In the Associated Press and CNN stories, both read as though they were written from the same press release (they probably were). It was hard to find other versions of this story other than the ones straight from the Associated Press.

070406_sea_diamond_hmed_9a.rp600x350.jpg

Click the title for the CNN article or

Click here for the AP article

March 31, 2007

Australian is First Guantanamo Convict

A U.S. military tribunal sentenced an Australian to nine months in prison Friday after he pleaded guilty to supporting terrorism. Hicks’s sentence originally called for seven years in prison, a charge a panel of military officers sentenced Hicks to on a charge of providing material support to a terrorist organization. In exchange for Hicks' guilty plea in the morning hearing, the sentence had been reduced to nine months. Under the plea deal, the confessed Taliban-allied gunman will be allowed to serve his sentence in an Australian prison, but must remain silent about any alleged abuse while in custody. Under the deal, Hicks will be allowed to leave Guantanamo within 60 days. Described as a former outback cowboy, Hicks acknowledged aiding Al-Qaida during the 2001 U.S.-led invasion of Afghanistan, confirmed that he conducted surveillance on the former U.S. Embassy in Kabul.

One Fact about the plea agreement that I don’t agree with is the stipulation under his plea deal that he has “never been illegally treated by a person or persons while in the custody of the U.S. government.? It seems like the U.S. government is trying to cover up the mistreatment of detainees. Hicks earlier stated that he had been beaten and deprived of sleep while at the prison facility.

The two stories from the Associated Press and the McClatchy News Service are almost identical in the information they present.
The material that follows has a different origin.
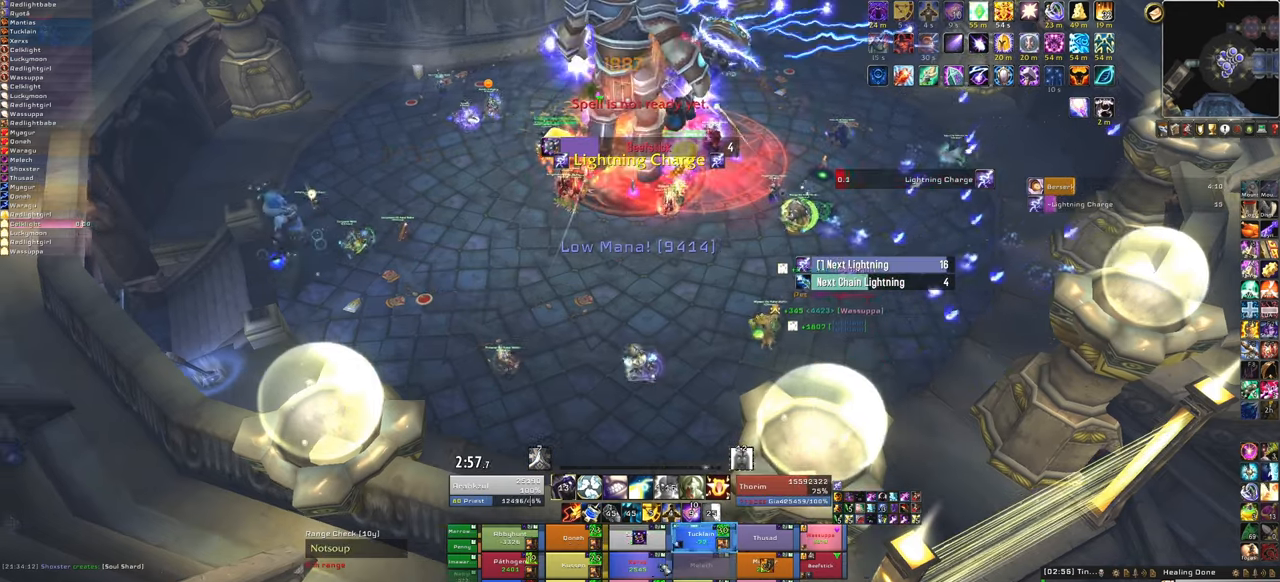
{"keys": [], "mouse": [], "events": [[333, "f", "down"], [433, "f", "up"]]}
The difference is that the AP article mentions more of Hicks’s plea agreement, while the McClatchy News Service talks more on the trials and the terrorist actions of hicks.
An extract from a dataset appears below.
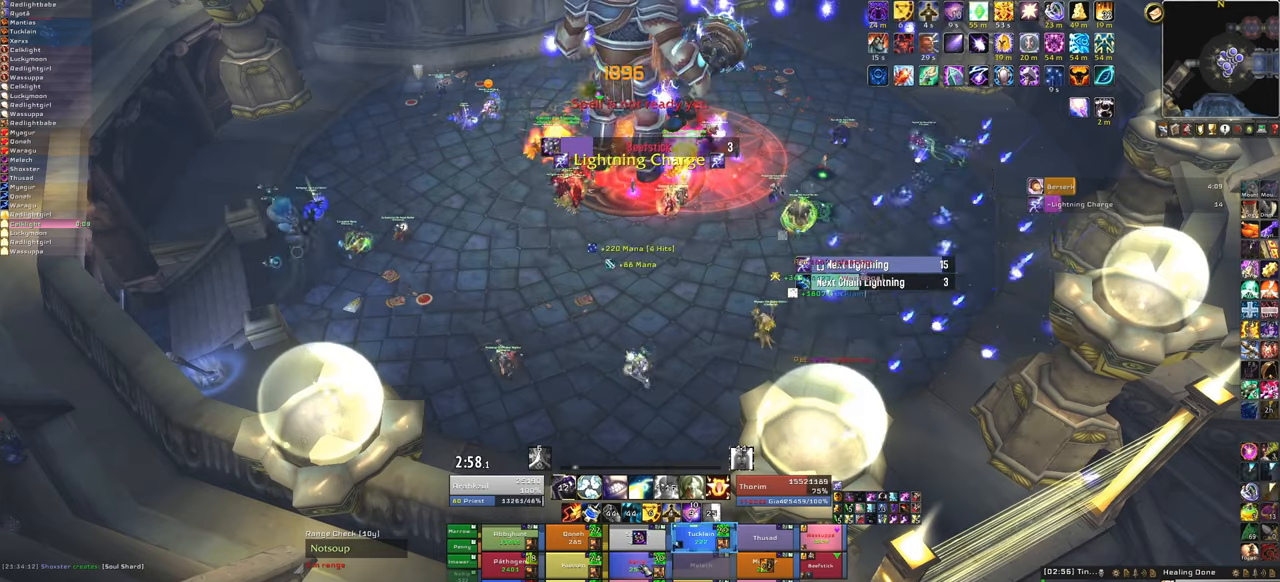
{"keys": [], "mouse": [], "events": []}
Click the title to read the AP article or


Click here to see the McClatchy News Service

February 12, 2007

North Korea Signs Agreement to Disarm

Negotiations with North Korea have finally come to fruition. The United States, North Korea, South Korea, Japan, China, and Russia created a draft agreement early Tuesday, which laid out a plan to begin disarming North Korea's nuclear weapon's program.

This is a huge relief for many nations around the world after North Korea tested its first nuclear device earlier in October. North Korea has been under strict sanctions by the United Nations for some time, which just now seem to be paying off. The deal is currently under review by all parties and could be announced later today.

Click the Title to read the NY Times article or
Here for the CNN.com artcle

January 27, 2007

Bush administration authorizes "kill or capture" of Iran agents

For more than three years now, Iran has been operating a program to supply and train Shiite militias according to one U.S. general. Afraid of escalating the tensions between America and Iran, U.S. forces have secretly been detaining suspected agents from Iran. Now, the Bush administration has finally ordered coalition forces to either "kill or capture" Iranian operatives. The reason for the change in strategy is because of Iran's growing influence in the region and unsuccessful efforts by the U.S. to isolate Tehran. Still, many skeptics believe that the bush administration's new policy could place the U.S. in another war.

January 21, 2007

Deadly Weekend for U.S. Troops

The death toll for U.S. troops in Iraq reached a total of 27 for the weekend. U.S. troops had their deadliest day in three years on Saturday with 25 soldiers killed in various engagments around Iraq. Of the 25 killed in action, the crash of a Black Hawk helicopter north of Baghdad left 12 service members dead.

Another attack that is under investigation involved a raid from insurgents disguised in American Military uniforms. The cunning strategy used by the insurgents has Coalition commanders worried that troops will be vulnerable to attack from killers who appear to be colleagues.